Pierre-Emerick Aubameyang will do the same if he believes the Gunners' ambition does not match his own. At 31, his age determines his impatience, just as his current form justifies his selfishness.
Aubameyang has earned the right to leave because - and this is the unpalatable reality for the Gunners - Arsenal do not really deserve to keep him.
In winning the club's 14th FA Cup essentially on his own, the No. 14 showed again that he is not so much guiding Arteta's men as he is carrying them, which isn't a reflection of Arteta's ability but an acknowledgement of the basket case he inherited.
Arteta's good fortune was to inherit a Champions League striker trapped within a Europa League squad.
Indeed, the Gunners' qualification for the second-tier European tournament was secured only with an Aubameyang brace in their 2-1 FA Cup final win over Chelsea, after knocking in a double in the semi-final against Manchester City.
Take away those FA Cup goals and Arsenal are a transitional, schizophrenic squad of ageing brands and youthful potential that managed only an eighth-placed finish in the EPL.
Take away Aubameyang's 29 goals in all competitions and the Gunners might have flirted with relegation.
Two extremes, perhaps, but the difference between the two was Aubameyang.
He ended the season one goal shy of that other Arsenal legend's tally back in 2013. But van Persie's 30-goal haul was delivered in a Manchester United jersey, securing a final title for Sir Alex Ferguson in his last season.
Van Persie was back at Wembley for the FA Cup final, in a commentary box this time, watching a Gunners striker who was clearly greater than the sum of Arsenal's parts. The deja vu must have been overwhelming.
In recent interviews, the Dutchman has repeated words that Arteta should never tire of hearing. Rich footballers at the peak of their powers are rarely swayed by dollars and cents. Ambition trumps avarice.
Like Aubameyang, van Persie had a year left to run on his contract when he met with Arsenal's then-chief executive Ivan Gazidis to discuss the club's future.
According to the Dutchman, his demands related to squad investment. In a financial sense, it really wasn't personal, but strictly business. Van Persie wanted to know how much was likely to be spent on the first team, rather than himself.
Arsenal's answers lacked conviction. So van Persie joined United and gave the Gunners 30 reasons to regret not complementing his ability with better teammates.
The Dutchman was already extremely wealthy before his move to Old Trafford. But the Theatre of Dreams gave him an EPL winners' medal. And that's priceless.
From his vantage point at Wembley, van Persie could probably see the same cogs turning in Aubameyang's evasive, post-match interview.
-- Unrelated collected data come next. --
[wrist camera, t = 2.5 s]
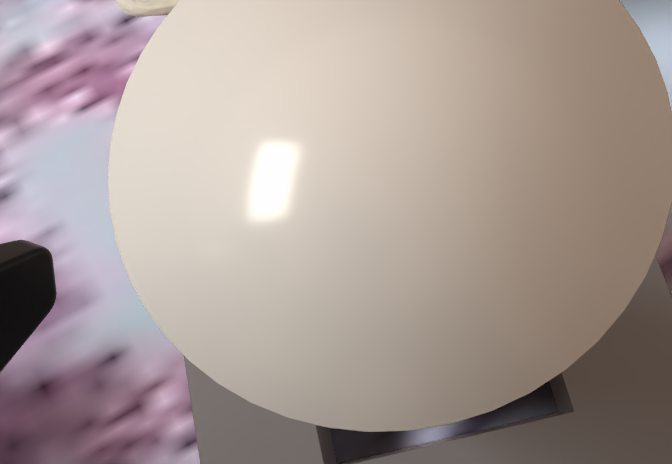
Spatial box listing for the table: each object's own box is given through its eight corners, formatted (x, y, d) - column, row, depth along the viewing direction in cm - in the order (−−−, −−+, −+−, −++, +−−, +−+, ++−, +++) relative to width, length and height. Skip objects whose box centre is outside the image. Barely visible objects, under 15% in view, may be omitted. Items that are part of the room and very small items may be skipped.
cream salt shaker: (528, 394, 17) (779, 345, 5) (353, 436, 17) (146, 495, 5) (476, 226, 18) (559, -160, 6) (315, 268, 19) (82, -12, 6)
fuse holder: (721, 507, 16) (760, 520, 14) (251, 611, 16) (227, 637, 15) (559, 84, 19) (573, 48, 17) (181, 189, 20) (154, 165, 18)
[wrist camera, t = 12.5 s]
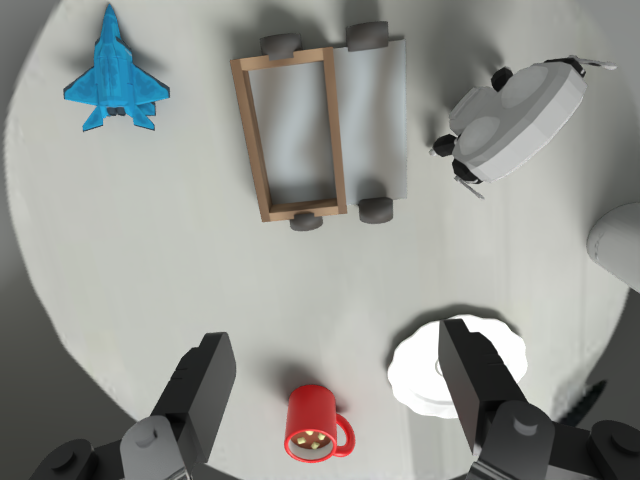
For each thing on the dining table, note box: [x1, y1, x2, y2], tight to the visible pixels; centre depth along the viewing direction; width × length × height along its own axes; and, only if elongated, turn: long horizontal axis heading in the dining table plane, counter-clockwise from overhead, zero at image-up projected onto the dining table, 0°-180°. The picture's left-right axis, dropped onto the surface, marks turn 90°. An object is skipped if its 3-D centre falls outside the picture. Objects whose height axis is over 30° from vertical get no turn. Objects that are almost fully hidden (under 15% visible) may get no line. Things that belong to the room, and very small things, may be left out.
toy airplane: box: [63, 4, 170, 132], centre depth 36 cm, size 12×10×4 cm
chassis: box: [230, 21, 407, 231], centre depth 38 cm, size 18×20×4 cm
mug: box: [284, 385, 355, 463], centre depth 55 cm, size 8×12×8 cm, turn 63°
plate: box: [388, 314, 528, 418], centre depth 54 cm, size 21×21×2 cm
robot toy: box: [429, 55, 617, 200], centre depth 32 cm, size 12×4×15 cm, turn 143°
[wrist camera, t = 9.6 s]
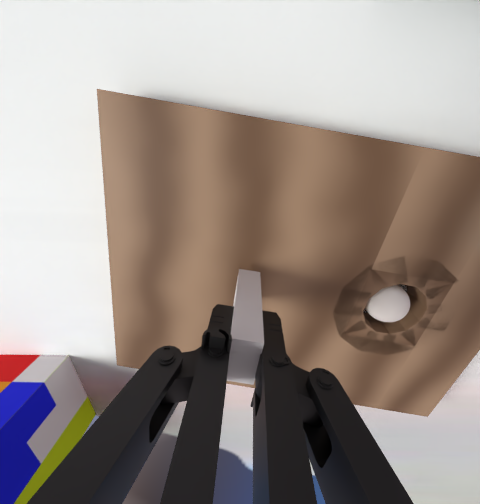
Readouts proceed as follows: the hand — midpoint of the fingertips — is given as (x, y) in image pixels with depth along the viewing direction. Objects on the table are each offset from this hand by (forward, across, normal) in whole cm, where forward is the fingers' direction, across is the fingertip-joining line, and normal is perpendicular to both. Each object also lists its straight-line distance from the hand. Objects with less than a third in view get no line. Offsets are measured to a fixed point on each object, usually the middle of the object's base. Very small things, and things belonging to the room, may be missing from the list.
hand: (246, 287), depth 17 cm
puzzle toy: (+4, -21, -20) cm, 30 cm away
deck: (+3, +4, 0) cm, 5 cm away
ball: (+2, +11, 0) cm, 11 cm away
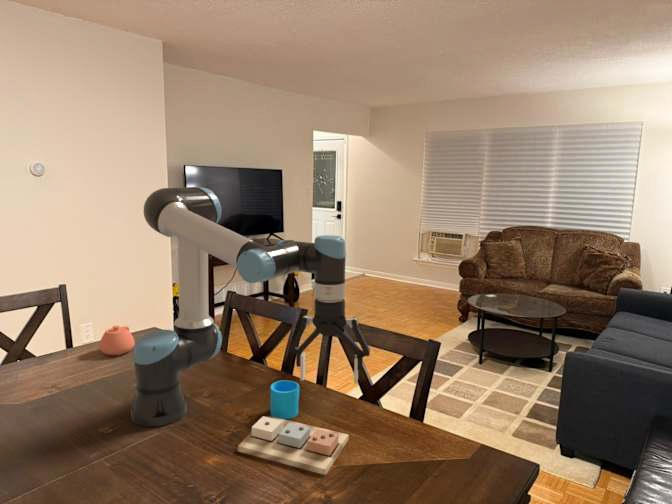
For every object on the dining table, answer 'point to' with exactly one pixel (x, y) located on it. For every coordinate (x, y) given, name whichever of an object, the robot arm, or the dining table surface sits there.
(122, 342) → the sugar bowl
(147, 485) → the dining table surface
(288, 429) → the tile two
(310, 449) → the tile three
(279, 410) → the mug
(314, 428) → the board
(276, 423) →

The Arsenal captain isn't willing to commit his future to anyone at the moment.
He wants what van Persie never had. He wants a promise.
Neither the prospect of another Europa League campaign nor a reported offer of a new contract worth £250,000 (S$450,000) a week will be enough to persuade the skipper to hang around in north London.
Arteta has to succeed where Gazidis and Arsene Wenger failed, and sell his vision and the scope of Arsenal's ambition to their best player.
At Wembley, the Spaniard had not one but two ghosts of seasons past to remind him of the club's poor track record when it comes to mismanaging restless superstars. Van Persie was in the stands. Mesut Oezil was away with the fairies.
The club's highest earner on £350,000 a week didn't make the bench. So, in keeping with social distancing guidelines, Oezil didn't make it inside the stadium.
The German's absence spoke volumes, reminding Arteta of the broken dressing room that he inherited from Unai Emery.
Aubameyang's amiable personality makes him a popular, inspirational character in the dressing room, a rare and necessary quality for a developing squad. He is everything that van Persie once was and nothing like Oezil now.
Arsenal have blundered twice with their most prized assets. Hopefully, third time's the charm for this charming man up front.
The Gunners can't guarantee the title with Aubameyang. But they'll win absolutely nothing without him.